Bethan argues that although language is the main vehicle through which children express and have their needs met, speaking and listening to children is often overlooked and underappreciated. Speaking and listening is a whole-body experience. It involves expression, gesture and movement as well as sound to convey message and meaning. Babies and young children like to engage in spontaneous conversations with adults as well as being around when adults are talking to each other, providing such conversations are natural, expressive and gentle. Yet modern technology and toys often promote solitary play with minimal shared interaction.

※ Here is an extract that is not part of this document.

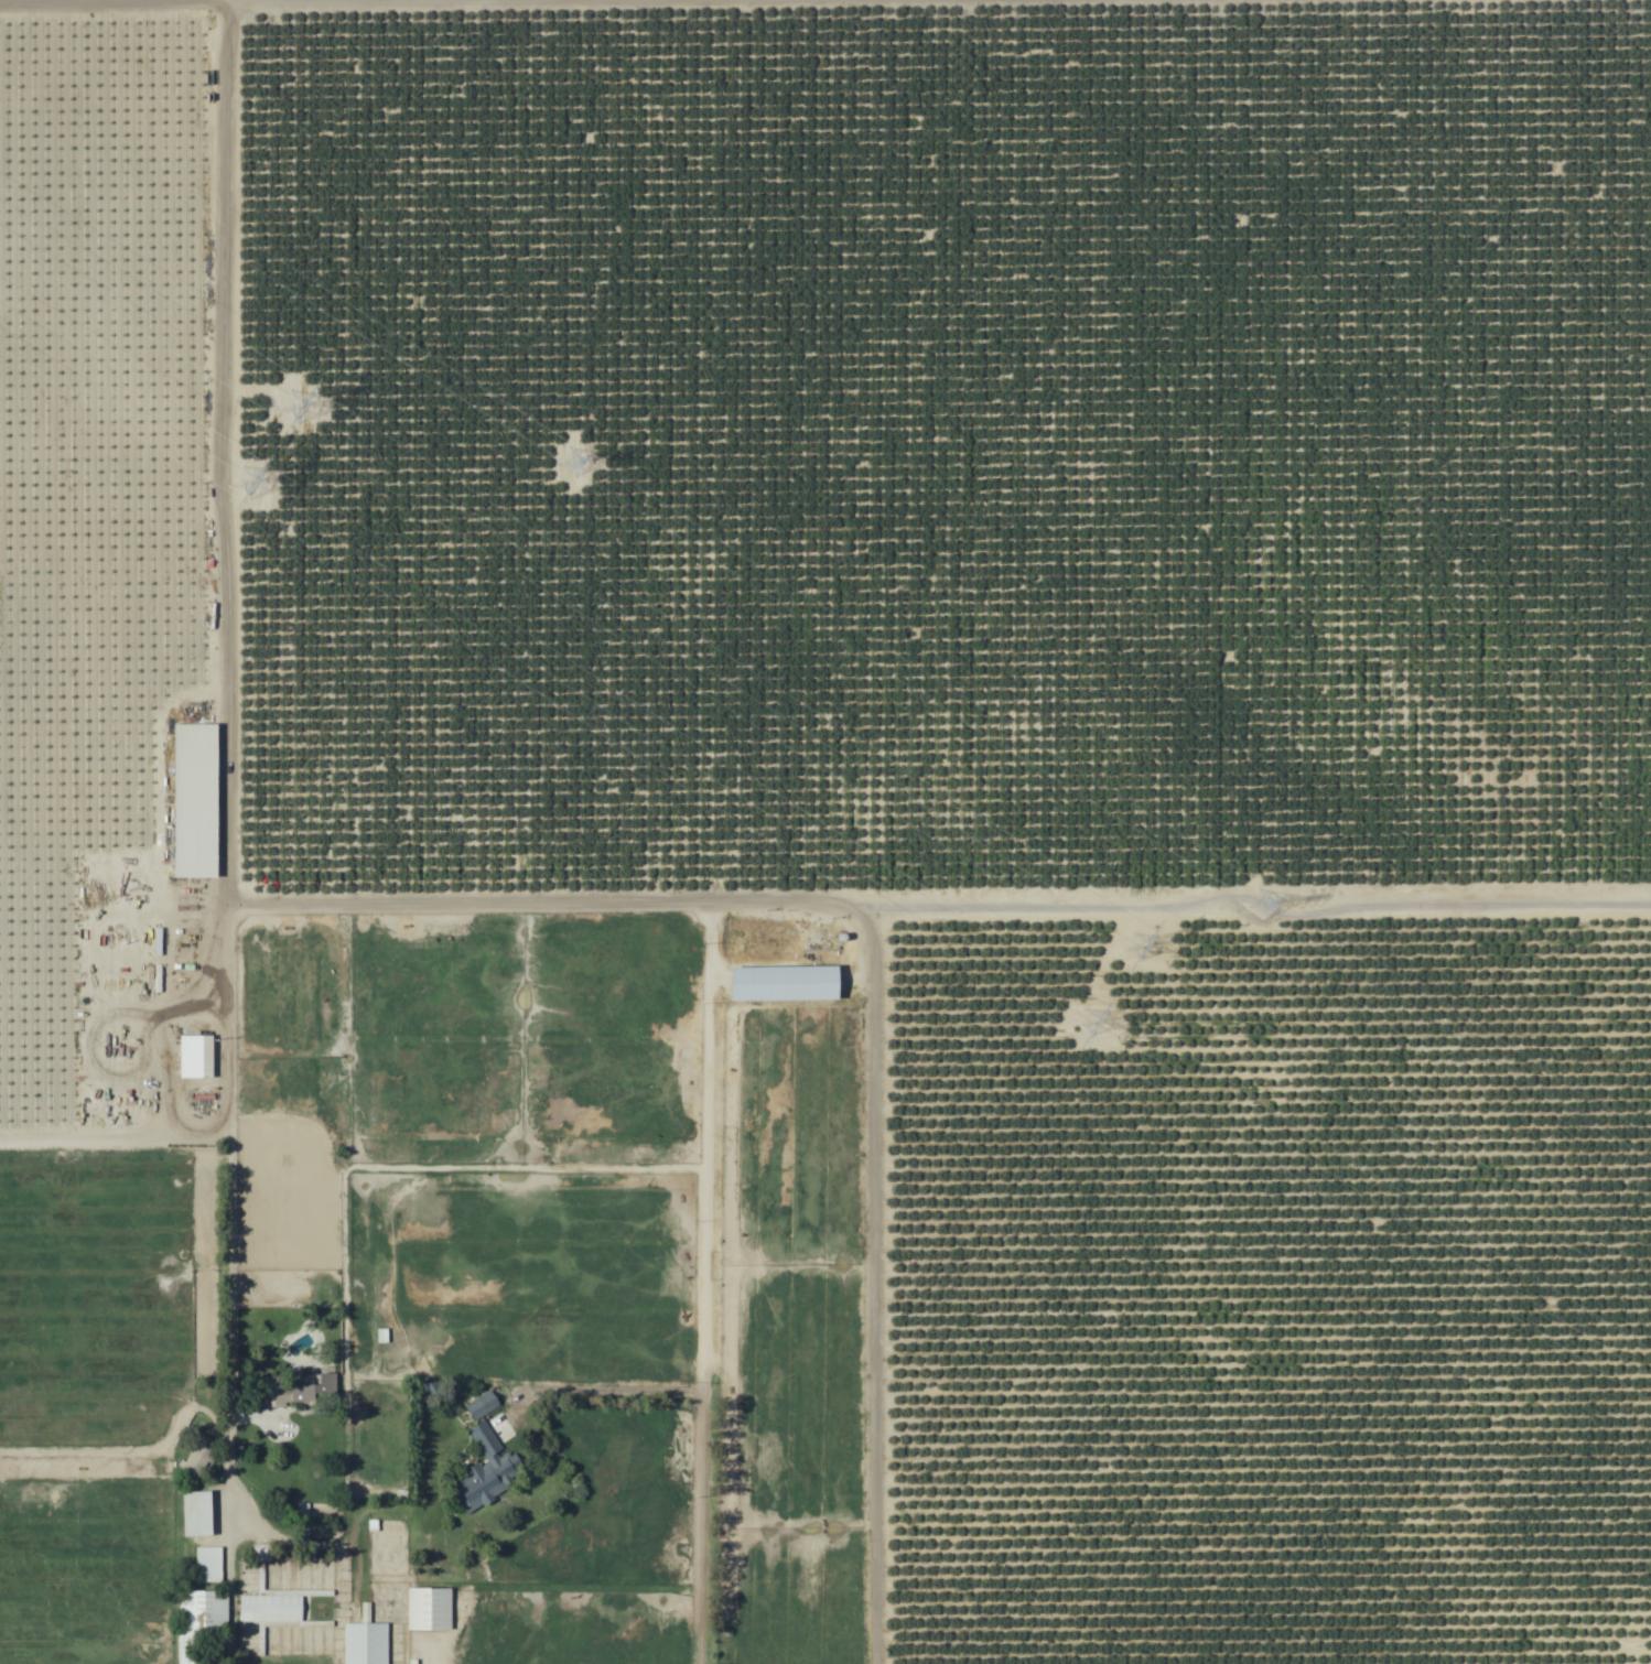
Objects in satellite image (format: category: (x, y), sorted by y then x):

Adult reliance, particularly an issue over the pandemic period, on technology, can become a real barrier to the effective to and fro turn-taking of reciprocal talk.  This is explored in Matthew Lieberman’s 2015 book, Social-why our brains are wired to connect and Erika Christakis’ 2016, The Importance of Being Little. Christakis suggests that simple changes at home and in the classroom can add such value to language acquisition. For example, like Tiny Little People, she advocates strongly for a bedtime routine that includes reading and talking to children, posing questions, debating answers and modelling language structures.

Daniel Siegal and Tina Payne Bryson 2011 in the Whole Brain Child, go even further, suggesting that the consistent use of attuned language between child and caregiver is fundamentally important for the development of human empathy. Nothing, it seems, can take the place of exclusive parental attention and attuned closeness.

Bethan is clear that such initiatives as Tiny Little People are to be applauded. They are both timely and hugely relevant. It continues to be tempting for policy makers to think of early childhood learning as a precursor to the real business of education and schooling. Bethan is determined to challenge this outdated view.